Diana Pascal –
Clause de non-responsabilité : les opinions exprimées dans cet article sont exclusivement celles de l’auteure et ne représentent pas celles de Duravision Inc., de Dominica News Online ou de leurs marques affiliées.
Monsieur le Rédacteur,
La récente lettre visant à exonérer le programme de citoyenneté par investissement (CBI) de la Dominique de toute responsabilité, en rejetant l’essentiel des torts sur les États-Unis, mérite un examen attentif, et non une acceptation passive.
La faille centrale de l’argumentation avancée n’est pas d’ordre technique, mais structurel. L’auteure tente de présenter les faiblesses du programme CBI comme des conséquences inévitables des politiques américaines de partage de l’information, plutôt que comme le résultat de la manière dont ce programme est conçu, incité et administré.
S’il est vrai qu’aucun système de filtrage ne peut détecter des crimes qui n’ont jamais été enregistrés, cette réalité ne saurait justifier une diligence insuffisante ou précipitée. Bien au contraire, l’incertitude appelle une vigilance accrue, non la complaisance. En matière de conformité internationale, les lacunes d’information constituent un facteur de risque qui doit être compensé par des critères d’approbation plus stricts, des enquêtes approfondies et des seuils de rejet plus élevés.
Plus fondamentalement encore, la lettre évite complètement la question la plus cruciale : la dépendance aux recettes. Le programme CBI de la Dominique n’est pas une politique marginale, mais un pilier fiscal central, représentant une part substantielle — souvent majoritaire — des recettes de l’État. Ce seul fait crée un conflit d’intérêts structurel.
Il ne s’agit pas de conjecture, mais de logique élémentaire de gouvernance. Aucun pays ne peut sérieusement prétendre que les décisions d’octroi de la citoyenneté demeurent à l’abri des incitations financières lorsque le financement du budget national dépend de la poursuite ininterrompue des approbations.
La lettre minimise également l’importance de la complexité identitaire et des parcours personnels fragmentés. Or, les normes internationales de lutte contre le blanchiment et le financement du terrorisme exigent une vigilance renforcée lorsque la continuité de l’identité est faible.
Par ailleurs, l’idée selon laquelle les États-Unis devraient simplement corriger leurs bases de données occulte l’essentiel : la sécurité commence avec l’acte souverain d’octroi de la citoyenneté. En délivrant un passeport, un État se porte garant de l’identité et de la fiabilité de son titulaire.
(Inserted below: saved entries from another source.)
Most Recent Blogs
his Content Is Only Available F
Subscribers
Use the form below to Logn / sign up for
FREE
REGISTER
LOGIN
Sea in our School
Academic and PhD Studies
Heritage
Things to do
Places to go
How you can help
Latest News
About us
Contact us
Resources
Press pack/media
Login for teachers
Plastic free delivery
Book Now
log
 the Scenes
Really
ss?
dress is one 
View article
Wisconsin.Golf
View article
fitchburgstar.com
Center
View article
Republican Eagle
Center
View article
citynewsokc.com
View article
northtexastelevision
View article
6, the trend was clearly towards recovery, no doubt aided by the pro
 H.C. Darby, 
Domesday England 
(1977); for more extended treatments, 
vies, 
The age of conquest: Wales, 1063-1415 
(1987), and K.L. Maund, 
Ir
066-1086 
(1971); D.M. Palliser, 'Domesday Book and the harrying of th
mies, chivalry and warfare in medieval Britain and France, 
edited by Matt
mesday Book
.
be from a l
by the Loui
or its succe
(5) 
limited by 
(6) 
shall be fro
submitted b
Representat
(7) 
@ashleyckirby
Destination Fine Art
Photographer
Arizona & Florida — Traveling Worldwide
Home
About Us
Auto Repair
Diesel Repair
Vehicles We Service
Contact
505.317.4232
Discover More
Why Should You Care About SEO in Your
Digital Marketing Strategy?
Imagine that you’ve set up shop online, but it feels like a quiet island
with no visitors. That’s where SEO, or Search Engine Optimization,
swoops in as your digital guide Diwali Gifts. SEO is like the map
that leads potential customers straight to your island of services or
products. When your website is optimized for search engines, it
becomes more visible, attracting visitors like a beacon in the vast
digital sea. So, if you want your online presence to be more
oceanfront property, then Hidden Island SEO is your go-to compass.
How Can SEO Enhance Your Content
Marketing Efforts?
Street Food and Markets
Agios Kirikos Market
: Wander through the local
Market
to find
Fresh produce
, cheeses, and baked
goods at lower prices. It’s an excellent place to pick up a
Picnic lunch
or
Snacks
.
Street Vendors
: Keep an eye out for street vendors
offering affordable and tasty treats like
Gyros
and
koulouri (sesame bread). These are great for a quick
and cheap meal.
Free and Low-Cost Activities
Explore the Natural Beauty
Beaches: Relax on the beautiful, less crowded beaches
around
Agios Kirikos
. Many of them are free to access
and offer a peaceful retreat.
Enfin, qualifier les préoccupations sécuritaires de sanction infligée à des candidats innocents est trompeur. L’accès sans visa est un privilège, non un droit. Les États partenaires sont fondés à réévaluer les risques lorsque ceux-ci augmentent.
Ce débat ne sera pas tranché en rejetant toutes les responsabilités à l’étranger. Défendre crédiblement le programme CBI suppose de reconnaître la dépendance aux recettes, les conflits d’intérêts structurels et le traitement de la citoyenneté comme un produit transactionnel plutôt que comme une prérogative souveraine fondée sur la confiance.
On ne peut exiger des autres des comptes que l’on refuse de rendre chez soi.
Veuillez agréer, Monsieur le Rédacteur, l’expression de mes salutations distinguées.